- **Exercise goal**
A verbatim reproduction of the lines below, from the line containing "una nueva edición de" through the line containing "variable de ajuste", both ends included, is the whole required output.

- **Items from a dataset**
---+---

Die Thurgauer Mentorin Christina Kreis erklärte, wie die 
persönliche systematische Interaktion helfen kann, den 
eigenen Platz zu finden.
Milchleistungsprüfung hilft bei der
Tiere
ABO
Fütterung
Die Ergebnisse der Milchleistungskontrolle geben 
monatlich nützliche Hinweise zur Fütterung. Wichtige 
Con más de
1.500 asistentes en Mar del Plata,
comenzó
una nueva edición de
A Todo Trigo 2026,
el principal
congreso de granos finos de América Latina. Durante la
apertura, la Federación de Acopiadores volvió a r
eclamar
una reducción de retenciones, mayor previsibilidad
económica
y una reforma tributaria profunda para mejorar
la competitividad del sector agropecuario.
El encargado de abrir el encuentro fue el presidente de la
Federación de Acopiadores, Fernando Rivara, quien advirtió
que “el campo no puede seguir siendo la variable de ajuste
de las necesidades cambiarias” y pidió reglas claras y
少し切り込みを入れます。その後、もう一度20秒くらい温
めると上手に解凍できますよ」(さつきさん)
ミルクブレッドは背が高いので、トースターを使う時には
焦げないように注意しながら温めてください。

---+---

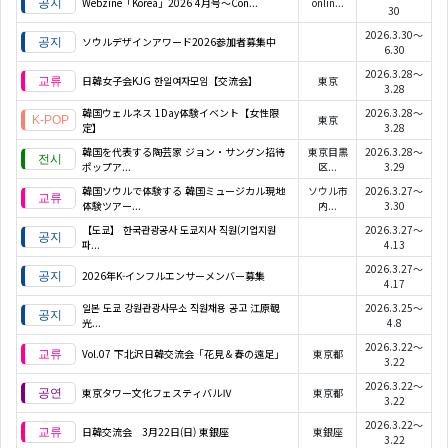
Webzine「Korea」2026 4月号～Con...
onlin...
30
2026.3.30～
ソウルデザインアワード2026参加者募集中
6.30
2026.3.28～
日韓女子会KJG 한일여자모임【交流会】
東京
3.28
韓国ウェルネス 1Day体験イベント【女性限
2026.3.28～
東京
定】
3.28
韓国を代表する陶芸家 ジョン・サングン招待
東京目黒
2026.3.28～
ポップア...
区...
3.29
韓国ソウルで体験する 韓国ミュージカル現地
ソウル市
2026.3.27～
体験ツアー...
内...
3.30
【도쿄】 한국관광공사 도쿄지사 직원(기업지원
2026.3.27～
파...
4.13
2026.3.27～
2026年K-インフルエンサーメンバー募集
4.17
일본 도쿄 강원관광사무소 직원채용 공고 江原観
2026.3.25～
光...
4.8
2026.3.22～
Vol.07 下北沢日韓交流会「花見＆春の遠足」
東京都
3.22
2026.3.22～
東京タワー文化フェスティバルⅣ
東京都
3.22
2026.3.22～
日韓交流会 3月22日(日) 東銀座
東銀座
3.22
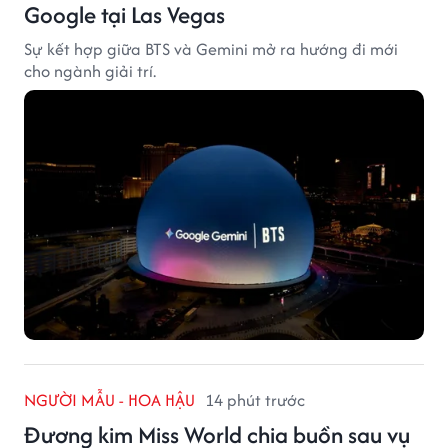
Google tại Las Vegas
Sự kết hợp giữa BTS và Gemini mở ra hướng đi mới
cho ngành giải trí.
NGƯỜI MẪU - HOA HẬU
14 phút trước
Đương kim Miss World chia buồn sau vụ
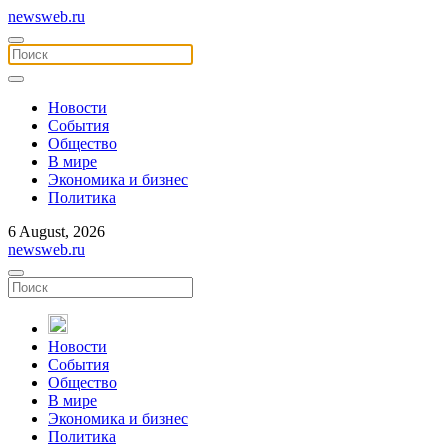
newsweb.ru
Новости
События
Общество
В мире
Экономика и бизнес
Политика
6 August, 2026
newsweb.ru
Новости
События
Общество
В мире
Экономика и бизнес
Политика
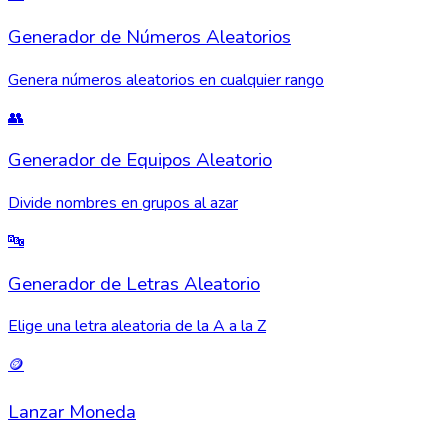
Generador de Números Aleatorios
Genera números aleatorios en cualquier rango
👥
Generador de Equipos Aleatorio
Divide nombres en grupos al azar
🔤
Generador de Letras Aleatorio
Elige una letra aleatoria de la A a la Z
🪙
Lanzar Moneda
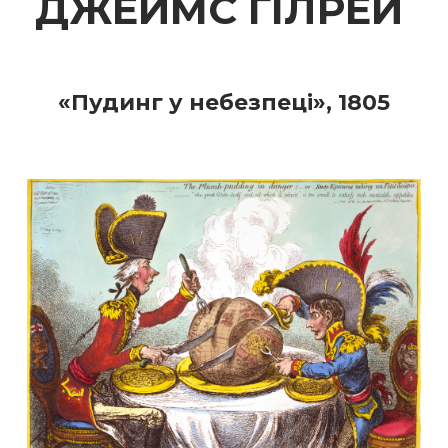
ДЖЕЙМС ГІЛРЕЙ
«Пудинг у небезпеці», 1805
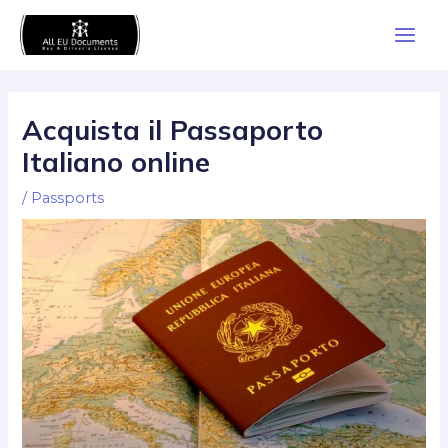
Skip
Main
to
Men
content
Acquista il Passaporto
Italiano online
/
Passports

---+---

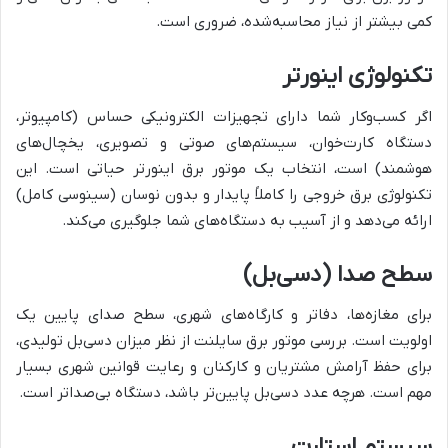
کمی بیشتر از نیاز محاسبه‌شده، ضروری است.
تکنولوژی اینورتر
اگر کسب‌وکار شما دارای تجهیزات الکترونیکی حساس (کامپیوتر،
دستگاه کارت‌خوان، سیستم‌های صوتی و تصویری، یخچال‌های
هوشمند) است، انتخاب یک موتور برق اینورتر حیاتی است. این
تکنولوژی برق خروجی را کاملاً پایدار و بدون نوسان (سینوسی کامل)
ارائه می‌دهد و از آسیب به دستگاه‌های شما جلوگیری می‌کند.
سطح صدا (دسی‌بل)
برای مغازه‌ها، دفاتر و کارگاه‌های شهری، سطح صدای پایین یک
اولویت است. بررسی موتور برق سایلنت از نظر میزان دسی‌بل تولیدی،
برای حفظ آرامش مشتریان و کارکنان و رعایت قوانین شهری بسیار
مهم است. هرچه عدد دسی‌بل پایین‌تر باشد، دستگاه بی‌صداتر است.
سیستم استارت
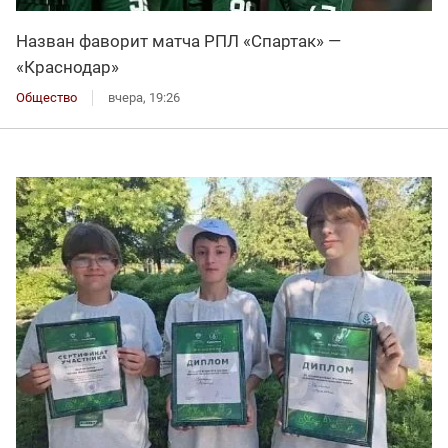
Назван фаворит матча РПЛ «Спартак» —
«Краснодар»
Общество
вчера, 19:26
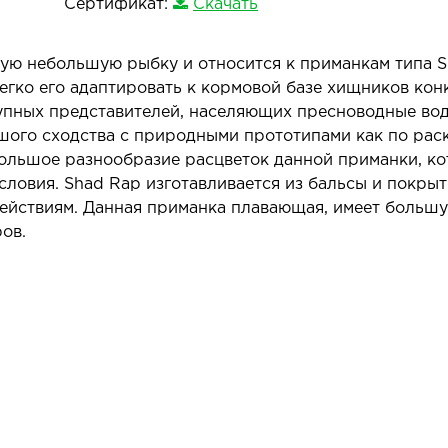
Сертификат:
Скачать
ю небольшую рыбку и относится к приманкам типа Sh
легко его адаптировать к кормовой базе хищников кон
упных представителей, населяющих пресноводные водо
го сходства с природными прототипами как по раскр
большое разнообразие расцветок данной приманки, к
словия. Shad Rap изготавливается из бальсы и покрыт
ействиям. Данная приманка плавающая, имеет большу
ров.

---+---

- **Problem solution**
una nueva edición de
A Todo Trigo 2026,
el principal
congreso de granos finos de América Latina. Durante la
apertura, la Federación de Acopiadores volvió a r
eclamar
una reducción de retenciones, mayor previsibilidad
económica
y una reforma tributaria profunda para mejorar
la competitividad del sector agropecuario.
El encargado de abrir el encuentro fue el presidente de la
Federación de Acopiadores, Fernando Rivara, quien advirtió
que “el campo no puede seguir siendo la variable de ajuste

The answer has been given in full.